Qu'une étudiante se heurte maintenant à une poursuite en diffamation pour avoir dénoncé l'un des « prédateurs connus » du corps professoral constitue « un acte d'accusation sévère à l'encontre de la culture institutionnelle de McGill », dénonce l'AEUM.


M. Ibrahim ne peut affirmer avoir entretenu une « relation consensuelle » avec l'une de ses étudiantes, puisque cette relation constitue un abus de confiance, de pouvoir ou d'autorité en vertu de la politique contre la violence sexuelle de McGill, fait valoir l'AEUM.

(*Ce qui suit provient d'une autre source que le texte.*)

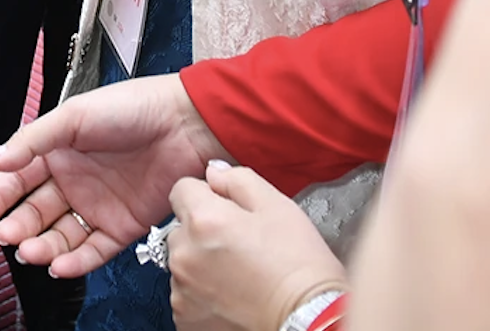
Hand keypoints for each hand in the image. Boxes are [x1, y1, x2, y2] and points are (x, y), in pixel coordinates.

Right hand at [0, 71, 221, 277]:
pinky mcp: (123, 226)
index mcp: (58, 151)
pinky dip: (75, 262)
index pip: (18, 180)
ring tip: (30, 251)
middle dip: (17, 226)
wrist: (186, 124)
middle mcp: (75, 180)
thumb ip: (31, 142)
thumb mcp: (73, 117)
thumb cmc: (132, 108)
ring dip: (42, 246)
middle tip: (6, 236)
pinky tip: (59, 265)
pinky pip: (93, 250)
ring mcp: (98, 205)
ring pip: (60, 235)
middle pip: (35, 212)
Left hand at [166, 161, 344, 330]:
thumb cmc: (298, 264)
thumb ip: (237, 179)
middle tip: (238, 245)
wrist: (309, 318)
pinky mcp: (186, 319)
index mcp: (203, 220)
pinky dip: (202, 293)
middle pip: (180, 228)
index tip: (227, 211)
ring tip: (239, 273)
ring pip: (183, 262)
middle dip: (202, 231)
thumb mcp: (276, 205)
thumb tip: (213, 173)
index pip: (181, 189)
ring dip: (201, 264)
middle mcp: (184, 255)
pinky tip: (233, 295)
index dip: (206, 195)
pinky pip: (186, 294)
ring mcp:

« La description que fait M. Ibrahim de son comportement passé et des allégations d'abus auxquelles il est confronté est profondément trompeuse », conclut l'AEUM, soulignant que « plusieurs étudiantes » avaient déjà dénoncé les inconduites sexuelles de ce professeur adjoint.


Liaisons dangereuses


Un universitaire peut-il entretenir une relation intime avec une étudiante majeure et consentante ?


La question soulève les passions à l'Université McGill, où des centaines d'étudiants ont manifesté sur le campus, en avril, pour dénoncer l'apparente inaction de l'administration face aux allégations de harcèlement ou d'inconduite sexuelle de la part d'une poignée de membres du corps professoral.


Les manifestants reprochaient à la direction d'être parfaitement au courant des allégations visant cinq professeurs, mais de prétexter l'absence de plainte formelle pour ne rien faire. Selon eux, bien des victimes n'oseraient pas dénoncer, par crainte de nuire à leur parcours universitaire.


Quelques jours après cette manifestation, 148 professeurs de McGill ont ajouté de la pression en exhortant publiquement l'Université à interdire les relations sexuelles entre professeurs et étudiants.


ENQUÊTEUR INDÉPENDANT


En réponse aux demandes pressantes de la communauté universitaire, l'administration nommera un enquêteur indépendant chargé de recevoir les plaintes de violence et d'inconduite sexuelle visant les membres du corps professoral. Cet enquêteur entrera en fonction à l'automne 2018.


L'Université McGill a aussi formé un comité ad hoc chargé d'étudier les politiques sur les relations intimes entre profs et étudiants, puis de formuler des recommandations. 


« Divers membres de la communauté mcgilloise nous demandaient depuis un certain temps de clarifier les règles existantes. » 


- Chris Chipello, responsable des relations médias de l'Université McGill


En attendant les recommandations de ce comité, l'Université a publié des « lignes directrices sur les relations intimes entre des membres du personnel enseignant et des étudiants ».


« Bien que l'on puisse consentir en toute légalité à une activité sexuelle dans le cadre d'une telle relation, le consentement est vicié s'il a été obtenu à la faveur d'une conduite relevant de l'abus de confiance, de pouvoir et d'autorité », prévient-on dans ce document de deux pages, rédigé en mai.


Ces lignes directrices stipulent qu'un professeur qui couche avec son étudiante se place inévitablement en conflit d'intérêts. Il a le devoir de divulguer cette relation sans délai, sans quoi il s'expose à des sanctions disciplinaires.